There is a period of about 3 weeks between Apr and May 2025 where none of the ECLP was in range and had significant balances. We fix that longer period by just assuming the average volume / LD for the 3 weeks before. All other (briefer) such periods are forward-filled from the last observation.

The simulation does not account for cost of capital to margin perps, price impact in the perp market, or perp/spot divergence, all of which would likely be small unless the deployed capital is very large. We also do not study optimal rebalancing intervals or partial delta hedging.

Data Sources

We use:

  • Hourly spot prices from Binance.

  • Funding rates from Binance at their actual update intervals (every 8 hours).

  • Trade amounts and pool balances from three static WETH/USDC and WETH/USDT ECLPs at different price ranges

Assumptions

We assume:

  • A dynamic ECLP configured to +/- 10% around its mid price with an amplification of lambda=4. This corresponds to dynamic ECLPs we have deployed in the meantime.

  • NB: A wider range or less amplification would reduce gamma exposure and thus the cost from imperfect hedging and perp trading costs, but it would also reduce liquidity provided and thus revenue from fees.

THE PROBLEM:
Reproduce the ECLP simulation notes word for word, in full. The records come from a separate source.

ENTRIES:
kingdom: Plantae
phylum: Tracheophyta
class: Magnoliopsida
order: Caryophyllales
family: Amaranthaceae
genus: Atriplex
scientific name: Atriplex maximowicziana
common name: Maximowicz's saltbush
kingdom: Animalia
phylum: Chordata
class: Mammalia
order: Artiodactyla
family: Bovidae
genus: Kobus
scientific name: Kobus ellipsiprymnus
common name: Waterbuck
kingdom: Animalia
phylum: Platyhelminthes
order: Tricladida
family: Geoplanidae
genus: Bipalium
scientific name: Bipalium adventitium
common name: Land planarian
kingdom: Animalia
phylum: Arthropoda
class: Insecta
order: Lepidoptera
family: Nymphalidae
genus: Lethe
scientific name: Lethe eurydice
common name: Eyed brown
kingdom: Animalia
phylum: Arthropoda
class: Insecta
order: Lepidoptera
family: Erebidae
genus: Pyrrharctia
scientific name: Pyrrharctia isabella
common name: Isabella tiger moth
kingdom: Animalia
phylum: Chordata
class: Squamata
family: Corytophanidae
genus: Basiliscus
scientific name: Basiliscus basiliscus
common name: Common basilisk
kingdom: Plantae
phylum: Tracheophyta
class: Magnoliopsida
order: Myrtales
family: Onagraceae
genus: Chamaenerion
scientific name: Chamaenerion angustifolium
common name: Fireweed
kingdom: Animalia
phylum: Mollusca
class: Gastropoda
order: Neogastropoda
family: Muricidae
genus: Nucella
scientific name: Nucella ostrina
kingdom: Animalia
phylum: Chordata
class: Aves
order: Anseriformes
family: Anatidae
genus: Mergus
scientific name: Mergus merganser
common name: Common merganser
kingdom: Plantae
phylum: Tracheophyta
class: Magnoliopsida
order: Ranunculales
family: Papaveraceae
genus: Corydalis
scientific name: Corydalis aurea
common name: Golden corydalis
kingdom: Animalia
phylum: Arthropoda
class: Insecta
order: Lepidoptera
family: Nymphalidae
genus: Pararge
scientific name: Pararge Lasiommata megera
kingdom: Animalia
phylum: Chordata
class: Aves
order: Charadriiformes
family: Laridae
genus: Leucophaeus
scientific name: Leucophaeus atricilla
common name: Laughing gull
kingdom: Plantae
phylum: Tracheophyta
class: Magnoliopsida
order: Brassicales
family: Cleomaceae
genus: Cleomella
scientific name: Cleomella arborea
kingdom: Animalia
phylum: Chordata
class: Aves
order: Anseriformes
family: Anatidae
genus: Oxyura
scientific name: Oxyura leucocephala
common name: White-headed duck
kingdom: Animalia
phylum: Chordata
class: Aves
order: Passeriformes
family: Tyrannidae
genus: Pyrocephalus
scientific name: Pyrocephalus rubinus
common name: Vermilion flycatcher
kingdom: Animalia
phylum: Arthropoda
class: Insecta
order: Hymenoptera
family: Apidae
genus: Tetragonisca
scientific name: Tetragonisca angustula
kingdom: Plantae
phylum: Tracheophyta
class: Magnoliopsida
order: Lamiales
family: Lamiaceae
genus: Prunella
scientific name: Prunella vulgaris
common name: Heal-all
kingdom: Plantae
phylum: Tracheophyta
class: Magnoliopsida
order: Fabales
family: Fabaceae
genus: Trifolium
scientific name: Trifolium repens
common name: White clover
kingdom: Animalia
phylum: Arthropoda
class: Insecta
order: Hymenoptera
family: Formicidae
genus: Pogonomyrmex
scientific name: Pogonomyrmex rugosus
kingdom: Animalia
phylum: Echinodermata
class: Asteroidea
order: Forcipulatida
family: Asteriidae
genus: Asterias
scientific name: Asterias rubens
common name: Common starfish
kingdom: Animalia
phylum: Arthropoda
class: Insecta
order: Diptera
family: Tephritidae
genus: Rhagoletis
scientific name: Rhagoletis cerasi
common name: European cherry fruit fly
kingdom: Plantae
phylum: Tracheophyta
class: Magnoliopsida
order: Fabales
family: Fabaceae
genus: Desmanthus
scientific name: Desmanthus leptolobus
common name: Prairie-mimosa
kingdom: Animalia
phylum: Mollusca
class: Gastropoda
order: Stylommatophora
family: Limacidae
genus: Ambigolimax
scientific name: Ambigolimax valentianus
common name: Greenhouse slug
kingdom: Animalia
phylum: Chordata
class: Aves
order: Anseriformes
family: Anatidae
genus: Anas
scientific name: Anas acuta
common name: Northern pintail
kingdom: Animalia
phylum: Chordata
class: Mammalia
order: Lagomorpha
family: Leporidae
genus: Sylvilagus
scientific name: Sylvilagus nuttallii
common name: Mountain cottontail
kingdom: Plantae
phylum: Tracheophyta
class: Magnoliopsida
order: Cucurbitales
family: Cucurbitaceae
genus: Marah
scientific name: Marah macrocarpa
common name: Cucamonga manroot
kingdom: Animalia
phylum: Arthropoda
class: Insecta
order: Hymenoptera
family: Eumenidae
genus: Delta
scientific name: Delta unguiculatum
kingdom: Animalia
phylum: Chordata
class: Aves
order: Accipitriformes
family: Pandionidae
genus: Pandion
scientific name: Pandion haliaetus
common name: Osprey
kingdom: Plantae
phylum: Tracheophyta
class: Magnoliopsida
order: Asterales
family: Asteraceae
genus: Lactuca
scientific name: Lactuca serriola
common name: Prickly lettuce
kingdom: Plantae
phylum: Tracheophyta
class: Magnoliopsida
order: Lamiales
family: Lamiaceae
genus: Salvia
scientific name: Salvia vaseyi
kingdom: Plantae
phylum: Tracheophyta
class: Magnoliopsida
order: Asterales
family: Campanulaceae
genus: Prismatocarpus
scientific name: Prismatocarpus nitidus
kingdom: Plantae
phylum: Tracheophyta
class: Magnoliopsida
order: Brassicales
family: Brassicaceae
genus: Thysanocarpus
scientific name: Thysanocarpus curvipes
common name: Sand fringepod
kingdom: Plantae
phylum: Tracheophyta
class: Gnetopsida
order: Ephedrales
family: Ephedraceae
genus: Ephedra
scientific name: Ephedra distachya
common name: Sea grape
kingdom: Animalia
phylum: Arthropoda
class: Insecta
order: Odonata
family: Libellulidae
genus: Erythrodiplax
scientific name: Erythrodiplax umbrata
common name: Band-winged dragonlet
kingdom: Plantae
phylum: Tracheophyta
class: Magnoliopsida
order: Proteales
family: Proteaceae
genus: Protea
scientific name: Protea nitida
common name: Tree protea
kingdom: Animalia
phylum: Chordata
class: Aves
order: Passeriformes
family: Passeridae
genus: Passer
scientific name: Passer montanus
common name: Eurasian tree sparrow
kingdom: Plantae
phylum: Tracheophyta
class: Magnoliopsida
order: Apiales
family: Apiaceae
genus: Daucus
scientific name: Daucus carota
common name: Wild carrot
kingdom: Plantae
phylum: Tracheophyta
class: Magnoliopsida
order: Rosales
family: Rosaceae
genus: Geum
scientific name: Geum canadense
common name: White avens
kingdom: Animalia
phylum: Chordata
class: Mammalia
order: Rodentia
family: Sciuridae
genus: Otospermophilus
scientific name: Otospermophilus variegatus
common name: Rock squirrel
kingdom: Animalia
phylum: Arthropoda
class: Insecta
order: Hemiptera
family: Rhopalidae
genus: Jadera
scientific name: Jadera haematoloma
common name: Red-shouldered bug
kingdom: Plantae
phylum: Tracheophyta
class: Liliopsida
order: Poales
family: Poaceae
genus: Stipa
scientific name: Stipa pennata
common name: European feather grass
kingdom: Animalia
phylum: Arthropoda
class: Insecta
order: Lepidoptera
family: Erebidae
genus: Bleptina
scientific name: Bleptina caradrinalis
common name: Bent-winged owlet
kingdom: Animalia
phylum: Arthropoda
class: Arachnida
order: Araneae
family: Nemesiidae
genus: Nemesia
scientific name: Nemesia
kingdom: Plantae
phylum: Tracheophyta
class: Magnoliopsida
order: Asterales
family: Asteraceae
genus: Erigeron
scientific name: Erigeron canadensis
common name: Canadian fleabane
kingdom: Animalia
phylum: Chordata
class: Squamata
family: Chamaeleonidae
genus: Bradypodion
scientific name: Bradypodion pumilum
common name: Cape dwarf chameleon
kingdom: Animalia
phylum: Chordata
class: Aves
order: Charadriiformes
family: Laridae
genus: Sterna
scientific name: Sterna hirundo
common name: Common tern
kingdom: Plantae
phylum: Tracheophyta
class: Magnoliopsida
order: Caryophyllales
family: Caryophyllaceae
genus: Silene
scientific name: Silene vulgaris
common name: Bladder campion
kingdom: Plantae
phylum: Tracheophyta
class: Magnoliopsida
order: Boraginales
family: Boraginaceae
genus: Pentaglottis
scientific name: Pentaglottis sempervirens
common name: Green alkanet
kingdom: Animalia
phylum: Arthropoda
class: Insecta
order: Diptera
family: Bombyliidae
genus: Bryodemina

SOLVED PROBLEM:
There is a period of about 3 weeks between Apr and May 2025 where none of the ECLP was in range and had significant balances. We fix that longer period by just assuming the average volume / LD for the 3 weeks before. All other (briefer) such periods are forward-filled from the last observation.

The simulation does not account for cost of capital to margin perps, price impact in the perp market, or perp/spot divergence, all of which would likely be small unless the deployed capital is very large. We also do not study optimal rebalancing intervals or partial delta hedging.

Data Sources

We use:

  • Hourly spot prices from Binance.

  • Funding rates from Binance at their actual update intervals (every 8 hours).

  • Trade amounts and pool balances from three static WETH/USDC and WETH/USDT ECLPs at different price ranges

Assumptions

We assume:

  • A dynamic ECLP configured to +/- 10% around its mid price with an amplification of lambda=4. This corresponds to dynamic ECLPs we have deployed in the meantime.

  • NB: A wider range or less amplification would reduce gamma exposure and thus the cost from imperfect hedging and perp trading costs, but it would also reduce liquidity provided and thus revenue from fees.